WRITTEN TASK A — Reproduce word for word the stretch of the MySQL error thread from "Thanks for your" through "through a form.".

Posted: Mon Jul 21, 2003 3:11 am
by justravis
Getting this error:
Warning: mysql_result(): Unable to jump to row 0 on MySQL result index 4
What is the usual cause of this?
Thanks for your time.
Posted: Mon Jul 21, 2003 4:28 am
by twigletmac
justravis wrote:What is the usual cause of this?
There is no row 0?
Could we see your code in order to be able to help you better.
Mac
Posted: Mon Jul 21, 2003 12:20 pm
by justravis
$org & $web are submitted through a form.
There is one record in the org table:
id name url
1 justravis justravis.com
Code: Select all
<?php
#Returns 1 piece of data from database. Ex: 1 cell, count, max.
function cell($query)
{
$result=mysql_query($query);
#mysql_result($result, row, col): returns 1 cell, specifying col optional.
$cell=mysql_result($result, 0);
return $cell;
}
if($org || $web)
{
$org_id=cell("SELECT id FROM org WHERE name='$org'");
if($org_id && $web)
{
mysql_query("UPDATE org SET url=$web WHERE id=$org_id");
}
else
{
mysql_query("INSERT INTO org (name, url,) VALUES ('$org', '$web')");
$org_id=mysql_insert_id();
}
}
?>
Posted: Mon Jul 21, 2003 1:48 pm
by Coco
you are sure that $query is correct?
the other option for that is to use mysql_fetch_array
Code: Select all
<?php
function cell($query)
{
$result=mysql_query($query);
if($cell=mysql_fetch_array($result));
return $cell['item'];
else
return 'err';
}
if($org || $web)
{
$org_id=cell("SELECT id FROM org WHERE name='$org'");
if($org_id && $web && ($org_id!='err'))
{
mysql_query("UPDATE org SET url=$web WHERE id=$org_id");
}
else
{
mysql_query("INSERT INTO org (name, url,) VALUES ('$org', '$web')");
$org_id=mysql_insert_id();
}
}
?>
excluding syntax, that
should work
[edit] since the error you are getting implies that your query returns no results, if you still have trouble try: echo mysql_error();

[/edit]

DATASET EXTRACT —
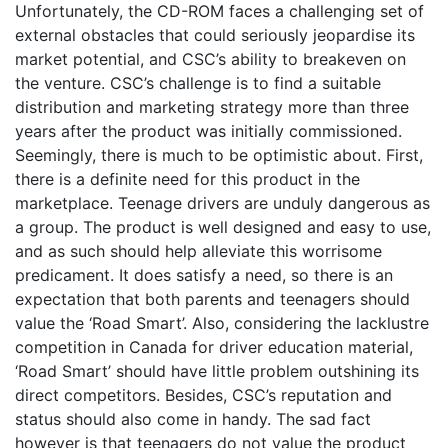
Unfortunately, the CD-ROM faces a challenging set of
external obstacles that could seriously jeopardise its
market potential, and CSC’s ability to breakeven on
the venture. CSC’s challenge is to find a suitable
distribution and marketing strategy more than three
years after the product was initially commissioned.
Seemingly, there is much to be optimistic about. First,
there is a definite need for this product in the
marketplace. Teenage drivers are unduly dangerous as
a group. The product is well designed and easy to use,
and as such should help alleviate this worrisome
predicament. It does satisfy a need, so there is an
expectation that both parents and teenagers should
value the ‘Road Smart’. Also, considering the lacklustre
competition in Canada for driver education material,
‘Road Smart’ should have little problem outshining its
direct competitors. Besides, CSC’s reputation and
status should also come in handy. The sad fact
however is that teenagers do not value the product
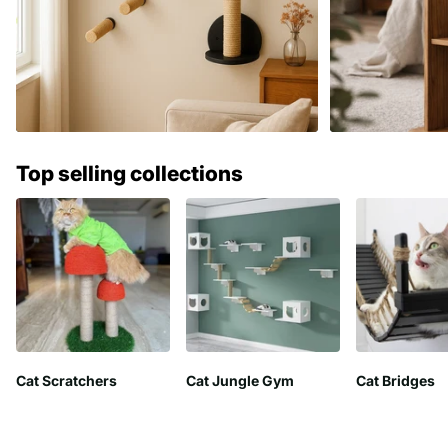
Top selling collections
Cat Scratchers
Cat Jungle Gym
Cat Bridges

WRITTEN TASK B — Quote the stretch of the rows from the line containing "Top selling collections" through the last line of the rows.

WRITTEN REPLY A —
Thanks for your time.
Posted: Mon Jul 21, 2003 4:28 am
by twigletmac
justravis wrote:What is the usual cause of this?
There is no row 0?
Could we see your code in order to be able to help you better.
Mac
Posted: Mon Jul 21, 2003 12:20 pm
by justravis
$org & $web are submitted through a form.

WRITTEN REPLY B —
Top selling collections
Cat Scratchers
Cat Jungle Gym
Cat Bridges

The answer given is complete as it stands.